--- Study text ---
----------------------------------------
In 2020, Biden won the election by winning core Democratic states and every major swing state except for North Carolina, which he lost by one percentage point.

Biden is already making a huge push for North Carolina. He’s already visited the state several times this year. His campaign aims to have 40 staffers in the Tar Heel State by the end of May, according to The Washington Post.

It’s an early investment that his campaign hopes can give him inroads among the Black, suburban, and independent voters who could make him the first Democratic presidential nominee to win the state since Barack Obama in 2008.

A win in North Carolina could also give Biden breathing room as he faces challenges in other swing states. The president won Arizona and Georgia narrowly in 2020, and he’ll need to hold together an already-tenuous political coalition that includes young and minority voters, as well as a key bloc of Republicans who backed Haley but are on the fence about backing his candidacy.
----------------------------------------
--- Recorded information ---
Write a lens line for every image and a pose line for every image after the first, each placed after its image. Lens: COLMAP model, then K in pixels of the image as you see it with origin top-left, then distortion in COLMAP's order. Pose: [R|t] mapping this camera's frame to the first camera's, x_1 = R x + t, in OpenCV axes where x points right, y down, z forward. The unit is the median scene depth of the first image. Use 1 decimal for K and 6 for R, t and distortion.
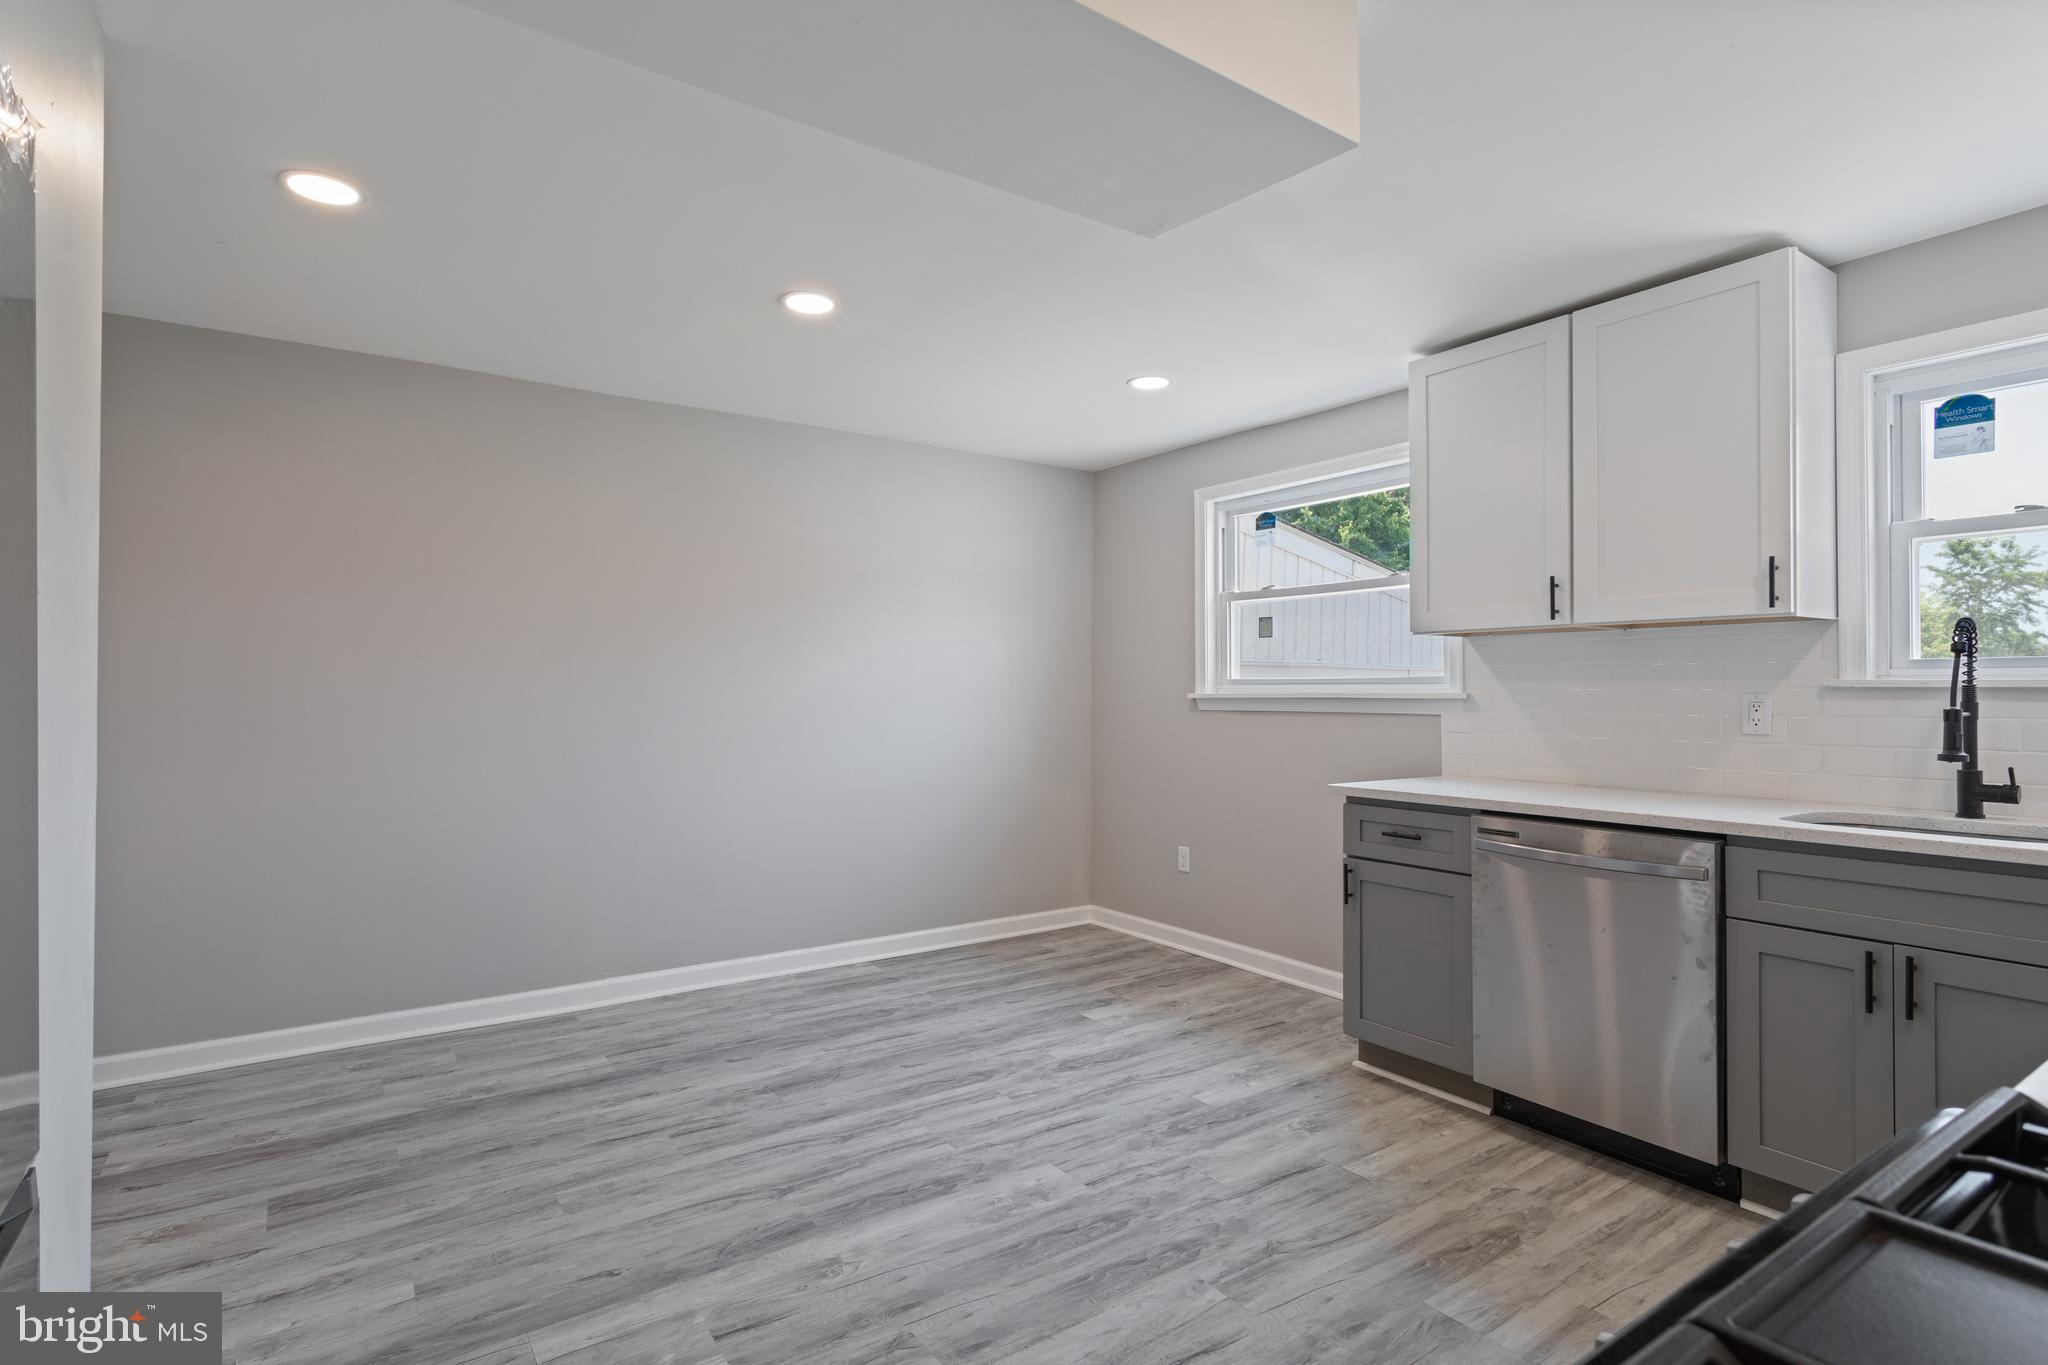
----------------------------------------
--- Things to do ---
1) Summarize the passage about Biden's campaign in North Carolina in two sentences.
2) In the passage about Biden's campaign in North Carolina, how many staffers does his campaign aim to have in the state by the end of May?
3) Pick up the passage about Biden's campaign in North Carolina after its last sentence and keep writing.
The lines have no connection to the passage about Biden's campaign in North Carolina.

--- Exercise responses ---
1) In 2020, Biden won every major swing state except North Carolina, which he lost by one percentage point, and he is now making a huge push there, with several visits this year and a goal of 40 staffers by the end of May. His campaign hopes to win over Black, suburban, and independent voters and become the first Democratic nominee to carry the state since Obama in 2008, and a win there could give him breathing room as he faces challenges in other swing states.

2) 40 staffers.

3)
Biden will also have to sell his economic message in Michigan, Nevada, and Pennsylvania to win those states again. That could be tough, given voter dissatisfaction with the economy.

Democrats are banking on abortion rights

Ever since the US Supreme Court overturned Roe v. Wade, the issue of abortion — now free of federal protections — was punted to the states.

While Democratic-leaning states generally expanded and added protections for abortion access, the most conservative states heavily restricted the procedure, with many instituting six-week abortion bans that are unpopular with wide swaths of the electorate.

Many Democrats in the 2022 and 2023 elections found success with their pro-choice stance, as well as their opposition to a national abortion ban that has long been championed by conservatives.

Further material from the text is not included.